No, a land swap would not be a cakewalk; there would be losers as well as winners, and there is still much difficult work for the two presidents to do. Nevertheless, their proposal portends a sea change for the better on numerous counts. It promises to resolve the vexing issue of recognition for Kosovo’s independence, both by Serbia and the rest of the international community; to act as a catharsis on the collective Serb psyche, allowing a “letting go” of Kosovo to occur; to establish a mutually agreed border between the Serbian and Albanian worlds; to delete two territories, Northern Kosovo and Preševo, from the entirely too-lengthy list of Balkan flashpoints; to give ownership of the process to the local leaders, allowing the EU and NATO to disengage; and to clear the decks for both Serbia and Kosovo to develop economically and prepare for membership in Euro-Atlantic institutions, as desired.

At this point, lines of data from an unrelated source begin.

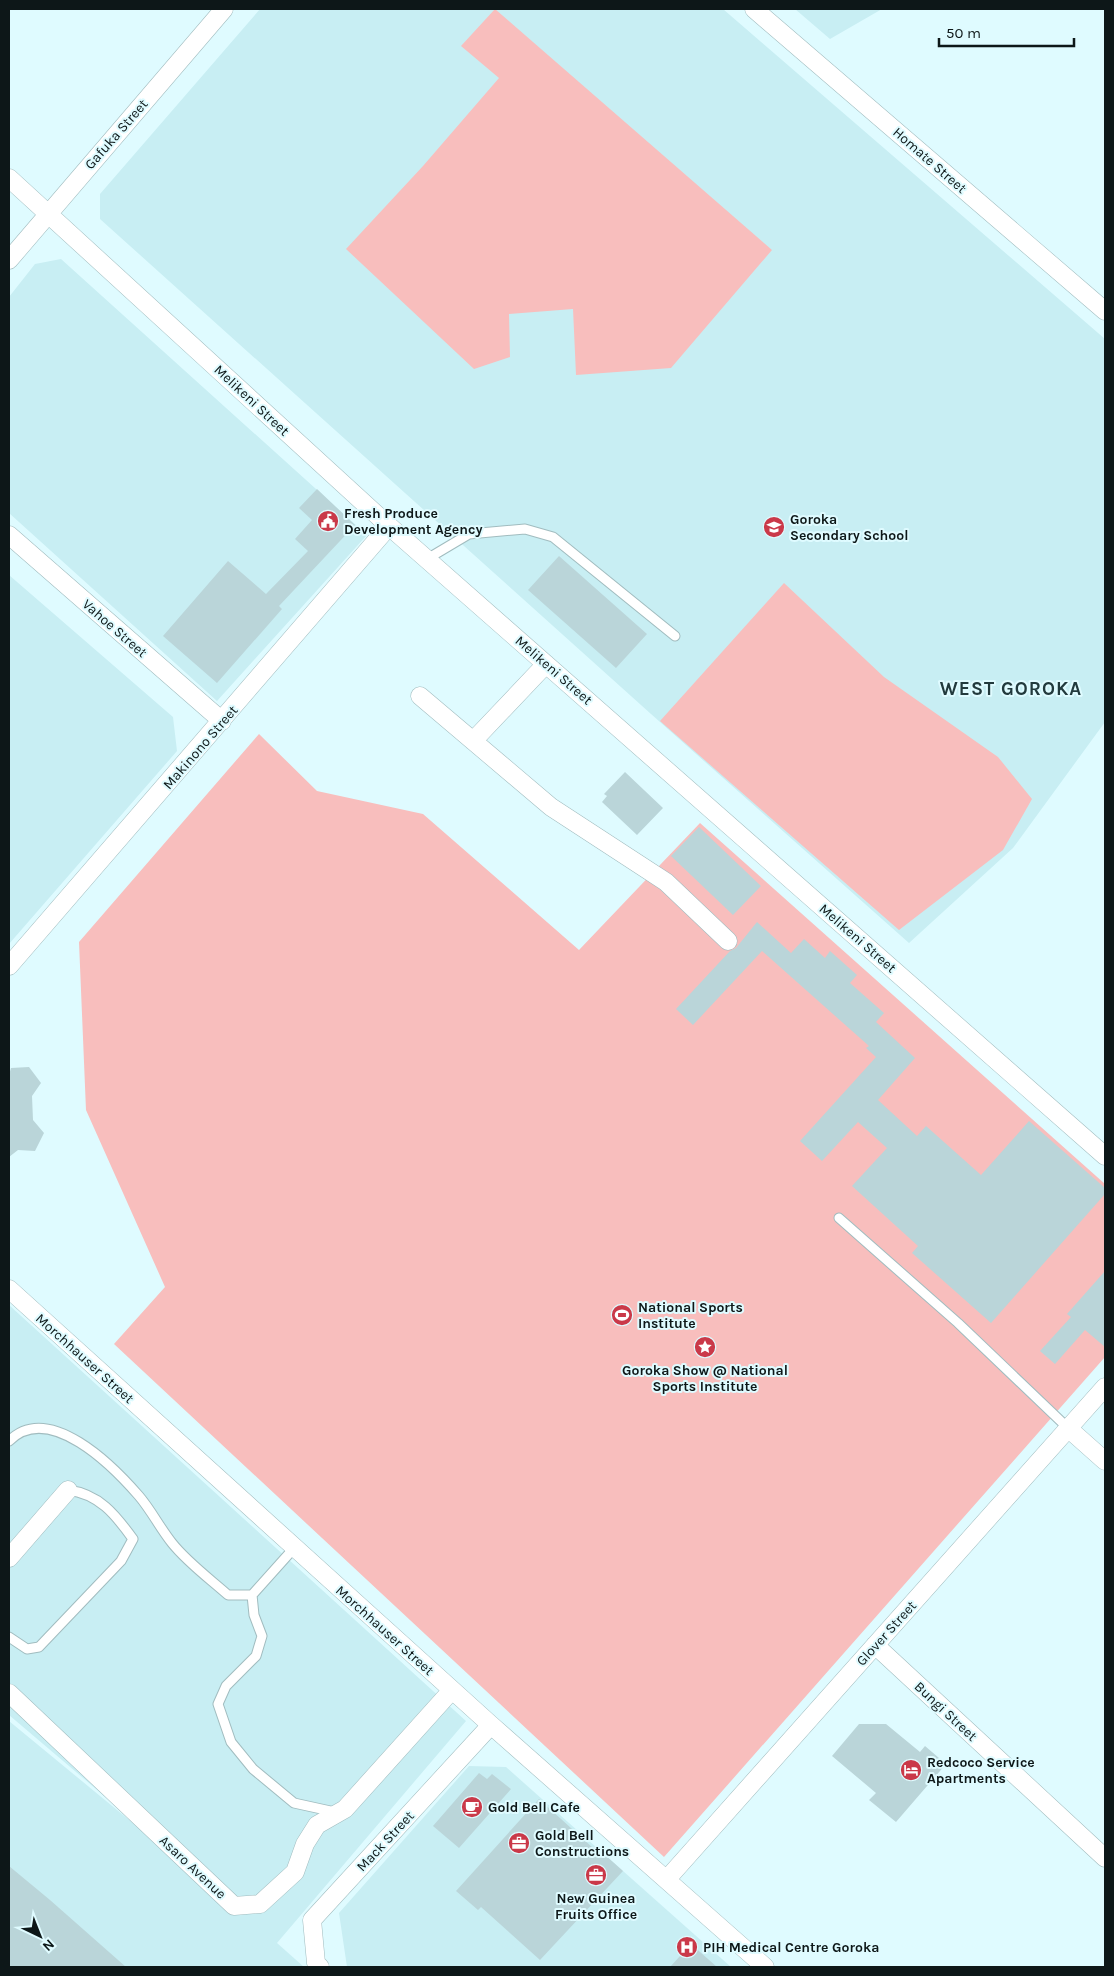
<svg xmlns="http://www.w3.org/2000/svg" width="1114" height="1976" font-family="Karla,sans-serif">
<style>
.built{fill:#c8eef3}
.green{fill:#f8bebd}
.building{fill:#bad5d9}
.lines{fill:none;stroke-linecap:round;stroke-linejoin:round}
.service-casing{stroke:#a1bcbf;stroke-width:11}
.minor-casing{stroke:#a1bcbf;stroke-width:19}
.service{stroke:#fff;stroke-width:9}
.minor{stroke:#fff;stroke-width:18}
.labels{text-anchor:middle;stroke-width:4;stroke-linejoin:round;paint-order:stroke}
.street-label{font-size:14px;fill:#0d1718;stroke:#dffbff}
.poi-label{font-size:14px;font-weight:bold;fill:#0d1718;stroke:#dffbff;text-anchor:start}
.district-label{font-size:19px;font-weight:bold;letter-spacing:1px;fill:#223a3d;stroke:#dffbff}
</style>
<rect width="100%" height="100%" fill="#dffbff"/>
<path class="built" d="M260,9H723L1105,339V722L1013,848L909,943L651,714L100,219V194Z
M795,9H882L830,39Z
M61,259L367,535L217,701L9,513V297L35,264Z
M9,575L173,717L177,751L9,944Z
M9,1305L466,1721L277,1943L304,1967H9V1721L236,1908L9,1715Z
M469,1766L506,1767L731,1967H347L339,1913Z"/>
<path class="green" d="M495,9L772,250L671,368L576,375L573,309L509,314L510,357L474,369L346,249L423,166L499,78L461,46Z
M784,583L884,677L998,757L1032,799L1003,850L899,930L660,721Z
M259,734L317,791L423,814L579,950L700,823L1105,1184V1357L664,1857L114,1344L165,1287L86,1110L79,942Z"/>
<path class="building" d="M317,489L355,525L279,606L282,609L217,683L163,636L228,561L266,594L308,551L295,539L312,520L299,508Z
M559,556L647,634L616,668L528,590Z
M625,772L663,808L637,835L602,802L607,796L604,794Z
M699,827L761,886L733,915L671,856Z
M757,922L791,953L804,939L825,958L830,951L857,975L850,983L884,1013L876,1022L915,1058L878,1100L917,1136L926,1126L981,1175L1029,1121L1105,1188V1194L991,1323L912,1253L918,1246L852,1186L887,1148L858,1122L822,1161L800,1141L876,1057L866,1048L869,1046L762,951L693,1025L676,1009L730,951L736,948Z
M29,1067L41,1083L32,1096L33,1120L44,1133L35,1151L18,1150L9,1157V1075L11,1068Z
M1105,1271V1347L1085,1330L1055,1364L1040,1351L1071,1317L1067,1314Z
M859,1724H886L920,1752L925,1746L946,1764L896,1822L869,1800L876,1793L832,1756Z
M479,1773L487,1779L492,1774L511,1789L459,1848L433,1826Z
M539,1799L593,1848L595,1846L623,1871L540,1960L481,1907L478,1910L456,1891Z
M9,1866L50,1900L126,1967H9Z
M691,1944L717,1967H670Z"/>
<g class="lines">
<g class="service-casing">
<path id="service" d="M427,559L469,534L525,529L553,537L675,636
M839,1218L958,1323L1069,1429
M9,1441C49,1401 113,1466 139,1496C151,1510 160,1528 172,1543C187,1562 210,1579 228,1595H252
M295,1547L252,1595L254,1615L262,1636L256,1656L226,1686L218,1704L231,1742L253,1769L294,1803L335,1812
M9,1637L27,1649L39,1647L121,1561L133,1539C115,1514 99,1494 68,1490"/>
</g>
<g class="minor-casing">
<path id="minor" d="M754,9L1105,311
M9,178L389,526L1105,1156
M9,260L224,9
M9,535L222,721
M420,696L551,807L666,882L728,941
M473,741L546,664
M9,966L389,526
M9,1289L491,1725L765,1967
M1069,1429L1105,1461
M9,1558L68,1490
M875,1645L1105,1858
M9,1693L234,1906L260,1904L295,1872L305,1844L317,1825L345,1809L452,1690
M667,1879L1105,1387
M320,1967L316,1963L312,1920L491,1725"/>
</g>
<use href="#service" class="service"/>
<use href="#minor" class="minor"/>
</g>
<defs>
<g id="civic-disc" transform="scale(1.125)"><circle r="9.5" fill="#ca3949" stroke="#dffbff"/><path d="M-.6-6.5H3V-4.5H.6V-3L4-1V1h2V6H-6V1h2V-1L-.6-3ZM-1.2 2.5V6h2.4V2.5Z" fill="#fff"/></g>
<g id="school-disc" transform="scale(1.125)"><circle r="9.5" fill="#ca3949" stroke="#dffbff"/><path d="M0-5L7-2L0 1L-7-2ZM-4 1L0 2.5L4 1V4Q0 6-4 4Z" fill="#fff"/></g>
<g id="stadium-disc" transform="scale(1.125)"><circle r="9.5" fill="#ca3949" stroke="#dffbff"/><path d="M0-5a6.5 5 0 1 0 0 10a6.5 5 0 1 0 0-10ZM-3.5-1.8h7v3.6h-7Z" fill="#fff"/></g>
<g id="sight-disc" transform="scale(1.125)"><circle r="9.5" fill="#ca3949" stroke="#dffbff"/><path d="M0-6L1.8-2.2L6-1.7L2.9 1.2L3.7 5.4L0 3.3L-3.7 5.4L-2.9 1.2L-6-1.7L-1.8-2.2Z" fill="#fff"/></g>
<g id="hotel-disc" transform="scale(1.125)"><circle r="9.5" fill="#ca3949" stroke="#dffbff"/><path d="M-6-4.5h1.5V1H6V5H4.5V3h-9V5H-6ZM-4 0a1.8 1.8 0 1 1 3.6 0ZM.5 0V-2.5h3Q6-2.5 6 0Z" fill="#fff"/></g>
<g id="cafe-disc" transform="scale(1.125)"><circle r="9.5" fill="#ca3949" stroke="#dffbff"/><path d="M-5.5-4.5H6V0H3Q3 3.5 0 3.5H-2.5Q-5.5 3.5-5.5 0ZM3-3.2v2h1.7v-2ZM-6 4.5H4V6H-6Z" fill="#fff"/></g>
<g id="office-disc" transform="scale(1.125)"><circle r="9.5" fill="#ca3949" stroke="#dffbff"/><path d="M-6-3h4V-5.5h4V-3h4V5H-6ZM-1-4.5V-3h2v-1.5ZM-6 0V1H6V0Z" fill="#fff"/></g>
<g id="hospital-disc" transform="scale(1.125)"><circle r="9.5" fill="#ca3949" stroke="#dffbff"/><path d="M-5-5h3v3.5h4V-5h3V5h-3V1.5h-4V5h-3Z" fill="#fff"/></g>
</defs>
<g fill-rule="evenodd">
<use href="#civic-disc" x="328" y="521"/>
<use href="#school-disc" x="774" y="527"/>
<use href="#stadium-disc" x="622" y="1315"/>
<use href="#sight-disc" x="705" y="1347"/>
<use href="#hotel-disc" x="911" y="1770"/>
<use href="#cafe-disc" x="472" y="1807"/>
<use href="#office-disc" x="519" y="1843"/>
<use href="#office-disc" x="596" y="1875"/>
<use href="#hospital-disc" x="687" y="1947"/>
</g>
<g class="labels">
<g class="street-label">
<text transform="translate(116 134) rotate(-49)" y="5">Gafuka Street</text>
<text transform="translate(930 160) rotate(41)" y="5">Homate Street</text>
<text transform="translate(252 400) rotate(43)" y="5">Melikeni Street</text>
<text transform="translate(115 628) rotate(41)" y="5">Vahoe Street</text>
<text transform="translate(554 670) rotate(41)" y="5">Melikeni Street</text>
<text transform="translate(200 747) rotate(-49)" y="5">Makinono Street</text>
<text transform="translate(858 938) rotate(41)" y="5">Melikeni Street</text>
<text transform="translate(85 1358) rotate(42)" y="5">Morchhauser Street</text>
<text transform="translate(385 1630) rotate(42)" y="5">Morchhauser Street</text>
<text transform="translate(886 1633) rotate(-48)" y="5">Glover Street</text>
<text transform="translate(946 1711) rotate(43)" y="5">Bungi Street</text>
<text transform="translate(385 1841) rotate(-47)" y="5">Mack Street</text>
<text transform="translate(193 1867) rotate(43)" y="5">Asaro Avenue</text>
</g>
<g class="poi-label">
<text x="344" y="518">Fresh Produce<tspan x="344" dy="16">Development Agency</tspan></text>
<text x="790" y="524">Goroka<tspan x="790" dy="16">Secondary School</tspan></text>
<text x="638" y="1312">National Sports<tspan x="638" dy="16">Institute</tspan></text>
<text x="705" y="1375" text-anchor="middle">Goroka Show @ National<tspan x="705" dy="16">Sports Institute</tspan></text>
<text x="927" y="1767">Redcoco Service<tspan x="927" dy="16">Apartments</tspan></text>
<text x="488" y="1812">Gold Bell Cafe</text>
<text x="535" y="1840">Gold Bell<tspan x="535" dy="16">Constructions</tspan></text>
<text x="596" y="1903" text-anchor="middle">New Guinea<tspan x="596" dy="16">Fruits Office</tspan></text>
<text x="703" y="1952">PIH Medical Centre Goroka</text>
</g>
<g class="district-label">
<text x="1011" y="695">WEST GOROKA</text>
</g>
</g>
<rect width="1114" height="1976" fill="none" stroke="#0d1718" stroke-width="20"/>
<g transform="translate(40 1936) rotate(137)" stroke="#dffbff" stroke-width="4" paint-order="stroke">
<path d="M0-4L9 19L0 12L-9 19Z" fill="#0d1718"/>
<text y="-8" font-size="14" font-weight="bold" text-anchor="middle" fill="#0d1718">N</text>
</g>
<path d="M939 38v8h135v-8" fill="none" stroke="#0d1718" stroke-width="2.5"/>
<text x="946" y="38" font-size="15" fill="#0d1718" stroke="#dffbff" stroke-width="4" paint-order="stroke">50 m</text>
</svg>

The cherry on the sundae would be the removal of one of Moscow’s choicest spoons for stirring the pot in the Balkans. Any one of these accomplishments ought to prompt discussion of a Nobel Peace Prize. The prospect of realizing all these achievements in one fell swoop, amid the general gloom about the Balkans’ trajectory, anti-globalist populism and the enervation of Europe’s integration project, ought to fire our imagination, not invite our censure.